Obesity and its associated disorders, represent major health problems in all industrialized countries. Obesity, defined as an excess of body fat relative to lean body mass, has been directly linked to increased incidences of diseases such as coronary artery disease, stroke, and diabetes, and is one of the factors, whose presence defines “Syndrome X”.
At the center of “Syndrome X” and “Metabolic Syndrome”, is the common feature of tissue resistance to the action of insulin. This impaired biological response to insulin is manifested in the metabolic and vascular effects of insulin. The most common presentation of Syndrome X is associated with obesity.

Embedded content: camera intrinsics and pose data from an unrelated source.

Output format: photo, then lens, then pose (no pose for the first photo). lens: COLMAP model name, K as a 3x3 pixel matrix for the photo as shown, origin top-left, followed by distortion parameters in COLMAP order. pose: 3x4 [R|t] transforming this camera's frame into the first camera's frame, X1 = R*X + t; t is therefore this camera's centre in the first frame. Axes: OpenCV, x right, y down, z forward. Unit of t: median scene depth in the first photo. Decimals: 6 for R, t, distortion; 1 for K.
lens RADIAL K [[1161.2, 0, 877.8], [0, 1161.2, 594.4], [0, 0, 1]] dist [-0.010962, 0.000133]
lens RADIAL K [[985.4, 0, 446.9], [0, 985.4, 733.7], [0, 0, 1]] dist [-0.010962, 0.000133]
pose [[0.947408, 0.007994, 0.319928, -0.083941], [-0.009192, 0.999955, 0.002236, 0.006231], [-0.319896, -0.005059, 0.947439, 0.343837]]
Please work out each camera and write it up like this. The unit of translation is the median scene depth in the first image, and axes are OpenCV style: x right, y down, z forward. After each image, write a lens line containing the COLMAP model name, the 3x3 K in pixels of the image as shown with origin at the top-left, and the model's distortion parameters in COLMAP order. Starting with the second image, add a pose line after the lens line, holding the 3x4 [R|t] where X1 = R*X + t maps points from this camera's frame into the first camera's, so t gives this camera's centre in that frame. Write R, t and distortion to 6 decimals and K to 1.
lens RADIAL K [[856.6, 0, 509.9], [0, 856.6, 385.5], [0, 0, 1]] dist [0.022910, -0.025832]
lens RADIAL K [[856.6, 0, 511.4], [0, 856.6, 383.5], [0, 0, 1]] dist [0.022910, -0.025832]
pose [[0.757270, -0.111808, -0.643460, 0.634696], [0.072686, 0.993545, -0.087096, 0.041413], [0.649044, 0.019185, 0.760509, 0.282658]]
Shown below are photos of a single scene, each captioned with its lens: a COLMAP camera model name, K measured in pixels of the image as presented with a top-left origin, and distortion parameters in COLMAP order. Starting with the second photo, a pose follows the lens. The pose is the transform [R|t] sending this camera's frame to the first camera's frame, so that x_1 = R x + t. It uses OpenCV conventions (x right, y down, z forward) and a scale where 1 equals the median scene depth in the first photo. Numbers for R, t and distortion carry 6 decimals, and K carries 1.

The adaptive response to insulin resistance (IR) in individuals produces compensatory hyperinsulinaemia. As subjects progressively insulin resistant, they manifest varying degrees of change in clinical parameters, including blood pressure, and/or increased levels of serum glucose, and/or cholesterol and/or triglycerides, and/or uric acid, and/or factors that increase coagulation. Once these clinical parameters have changed enough, the patient may differentially manifest well-recognized clinical conditions, including: type 2 diabetes, hypertension (high blood pressure), hyperlipidemia or dyslipidemia, particularly (but not limited to) hypertriglyceridemia, hyperuricemia or gout, and hypercoagulability (defined as an abnormal, increased tendency for clots to form, particularly inside blood vessels). These clinical conditions are well-recognized risk factors for cardiovascular (coronary artery and cerebrovascular) disease.
The treatment of factors contributing to IR (e.g., obesity) or the treatment of IR itself improves many of the clinical conditions which at first glance appear to be unrelated. For example, dieting alone or pharmacotherapeutic agents that induce weight loss will decrease blood pressure, blood glucose and triglycerides. Agents that are designed to improve insulin sensitivity can also favorably alter blood pressure, lipids, and blood glucose.
Diabetes mellitus is characterized by metabolic defects in production and utilization of carbohydrates, resulting in elevated blood glucose or hyperglycemia due to the failure to maintain appropriate blood sugar levels. Research in the treatment of diabetes has centered on attempts to normalize fasting and postprandial blood glucose levels. Current treatments include administration of exogenous insulin, oral administration of drugs and dietary therapies and exercise regimens.
Two major forms of diabetes mellitus are recognized. Type 1 diabetes, or insulin-dependent diabetes, is the result of an absolute deficiency of insulin, the hormone which regulates carbohydrate utilization. Type 2 diabetes, or non-insulin dependent diabetes, often occurs with normal, or even elevated levels of insulin and appears to be the result of the inability of tissues to respond appropriately to insulin. Complications of type 2 diabetes include retinopathy, nephropathy, neuropathy, and coronary heart disease, and are believed to be triggered by excessive protein glycation, which in turn results from excessive levels of circulating glucose.
New innovative approaches are urgently needed at both the basic science and clinical levels to develop compounds which are useful for treating, suppressing, inhibiting or reducing the incidence of a) Diabetes; b) glucose intolerance; c) hyperinsulinemia; d) insulin resistance; e) dyslipidemia; f) cachexia; g) hypercholesterolemia; h) high blood pressure; i) cardiovascular disease or disorder; j) atherosclerosis; k) stroke; l) cerebrovascular conditions; and diseases, disorders or conditions related thereto.